Os portugueses fazem parte daqueles que têm os melhores conhecimentos sobre o papel das microbiotas… A grande maioria sabe que o desequilíbrio das microbiotas pode ter, em certos casos, importantes consequências sobre a saúde (85% contra 75% no total), que a nossa alimentação tem consequências importantes sobre o equilíbrio da nossa microbiota (83% contra 74% no total), que desempenha um papel importante nos mecanismos imunitários de defesa (76% contra 72% no total) ou ainda que a toma de antibióticos tem impacto nas microbiotas (72% contra 66% no total).
…Mas sabem pouco sobre os probióticos e prebióticos: Conhecem-nos mal, apenas 37% sabem exatamente o que são probióticos (em comparação com 43% no total e menos de 1 português em cada 6 (17%) declara saber o que são realmente probióticos (contra 27% no total).
Se a maioria dos portugueses declara ter adotado comportamentos para preservar o equilíbrio das suas microbiotas (58%), a maioria faz apenas “um pouco” (45% contra apenas 13% que dizem “muito”). Assim, eles fazem parte daqueles que conhecem mais sobre a importância de ter uma alimentação equilibrada (89%) e uma atividade física (81%). Entretanto, eles estão entre os menos sensibilizados para a importância de consumir probióticos (51% contra 62% no total) e prebióticos (36 contra 51% no total).
Ao mesmo tempo, os portugueses fazem partes daqueles que partilham menos com os seus profissionais de saúde sobre este assunto. Apenas 32% declaram já terem visto prescrição de probióticos ou prebióticos (contra 46% no total). Apenas uma minoria entre eles considera que lhes explicaram os bons comportamentos a adotar (35% contra 44% no total). Enfim, apenas 1 em cada 4 portugueses já recebeu explicação de para que servem as microbiotas (26% contra 37% no total). Apenas 22% já foram aconselhados a testar as suas microbiotas (contra 30% no total).
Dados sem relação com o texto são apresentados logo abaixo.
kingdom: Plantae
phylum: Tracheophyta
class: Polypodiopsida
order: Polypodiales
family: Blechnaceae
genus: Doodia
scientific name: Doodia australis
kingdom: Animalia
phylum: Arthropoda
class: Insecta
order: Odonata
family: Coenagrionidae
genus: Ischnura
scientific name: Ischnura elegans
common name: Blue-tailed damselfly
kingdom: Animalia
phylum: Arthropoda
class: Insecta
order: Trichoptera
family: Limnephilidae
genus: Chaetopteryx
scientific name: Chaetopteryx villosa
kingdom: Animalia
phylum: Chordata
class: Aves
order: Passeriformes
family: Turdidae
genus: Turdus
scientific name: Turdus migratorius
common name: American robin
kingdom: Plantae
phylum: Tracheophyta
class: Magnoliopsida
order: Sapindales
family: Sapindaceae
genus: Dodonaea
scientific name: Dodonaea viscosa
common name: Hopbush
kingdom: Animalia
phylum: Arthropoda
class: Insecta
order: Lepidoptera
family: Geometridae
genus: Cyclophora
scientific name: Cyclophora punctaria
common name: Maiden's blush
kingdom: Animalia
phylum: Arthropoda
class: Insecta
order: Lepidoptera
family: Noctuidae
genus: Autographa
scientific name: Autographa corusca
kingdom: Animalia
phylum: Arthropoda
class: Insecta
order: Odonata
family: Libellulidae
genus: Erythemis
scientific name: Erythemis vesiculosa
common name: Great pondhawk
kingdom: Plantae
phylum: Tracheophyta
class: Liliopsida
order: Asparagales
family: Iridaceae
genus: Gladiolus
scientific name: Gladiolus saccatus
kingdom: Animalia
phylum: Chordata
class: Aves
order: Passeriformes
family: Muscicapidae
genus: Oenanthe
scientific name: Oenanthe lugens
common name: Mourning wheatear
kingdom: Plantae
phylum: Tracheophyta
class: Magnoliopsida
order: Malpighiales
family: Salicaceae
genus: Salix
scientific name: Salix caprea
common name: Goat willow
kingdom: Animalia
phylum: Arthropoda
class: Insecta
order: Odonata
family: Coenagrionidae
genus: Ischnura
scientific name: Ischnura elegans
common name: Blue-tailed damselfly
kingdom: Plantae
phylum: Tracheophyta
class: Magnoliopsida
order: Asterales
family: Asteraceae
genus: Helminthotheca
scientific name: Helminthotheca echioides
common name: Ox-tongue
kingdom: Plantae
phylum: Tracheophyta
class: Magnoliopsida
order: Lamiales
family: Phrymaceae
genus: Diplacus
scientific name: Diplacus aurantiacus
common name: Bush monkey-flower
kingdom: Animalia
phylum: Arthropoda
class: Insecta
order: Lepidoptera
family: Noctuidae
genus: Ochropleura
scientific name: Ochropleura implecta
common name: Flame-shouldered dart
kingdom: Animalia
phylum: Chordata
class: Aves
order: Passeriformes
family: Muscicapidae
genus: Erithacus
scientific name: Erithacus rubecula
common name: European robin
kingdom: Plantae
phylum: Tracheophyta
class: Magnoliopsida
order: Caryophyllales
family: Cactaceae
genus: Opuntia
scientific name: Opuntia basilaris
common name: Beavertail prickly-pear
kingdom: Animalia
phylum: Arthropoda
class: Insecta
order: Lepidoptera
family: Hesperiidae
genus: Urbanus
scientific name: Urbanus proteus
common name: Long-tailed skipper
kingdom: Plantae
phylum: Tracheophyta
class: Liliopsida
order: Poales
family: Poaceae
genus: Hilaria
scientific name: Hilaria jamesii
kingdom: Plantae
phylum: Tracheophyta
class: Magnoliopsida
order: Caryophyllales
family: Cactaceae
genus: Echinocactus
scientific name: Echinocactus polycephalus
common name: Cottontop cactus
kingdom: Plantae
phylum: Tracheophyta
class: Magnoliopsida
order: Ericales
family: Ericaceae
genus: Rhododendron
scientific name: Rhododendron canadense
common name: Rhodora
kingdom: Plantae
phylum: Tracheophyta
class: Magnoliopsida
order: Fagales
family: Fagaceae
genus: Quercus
Em Portugal, a educação dos pacientes é hoje um desafio essencial para lhes ensinar não apenas o papel da microbiota, mas também os comportamentos a ter para as preservar da melhor forma possível. Esta educação deve passar, em parte, pelos profissionais de saúde.
Para Murielle Escalmel, Diretora do Biocodex Microbiota Institute, “este observatório, o primeiro do seu género, fornece-nos ricos ensinamentos sobre o conhecimento, os comportamentos e as expectativas das populações mundiais em relação às microbiotas humanas. É preciso também salientar o papel fundamental dos profissionais de saúde na sensibilização para aos bons comportamentos de forma a cuidar bem das microbiotas. O inquérito mostra que, a partir do momento em que os pacientes recebem informações dos seus profissionais de saúde, a sua microbiota muda. Melhor ainda, é desencadeado um comportamento virtuoso. Por conseguinte, é necessário dar mais apoio aos profissionais de saúde para garantir que a microbiota faz parte integrante dos cuidados prestados aos doentes”.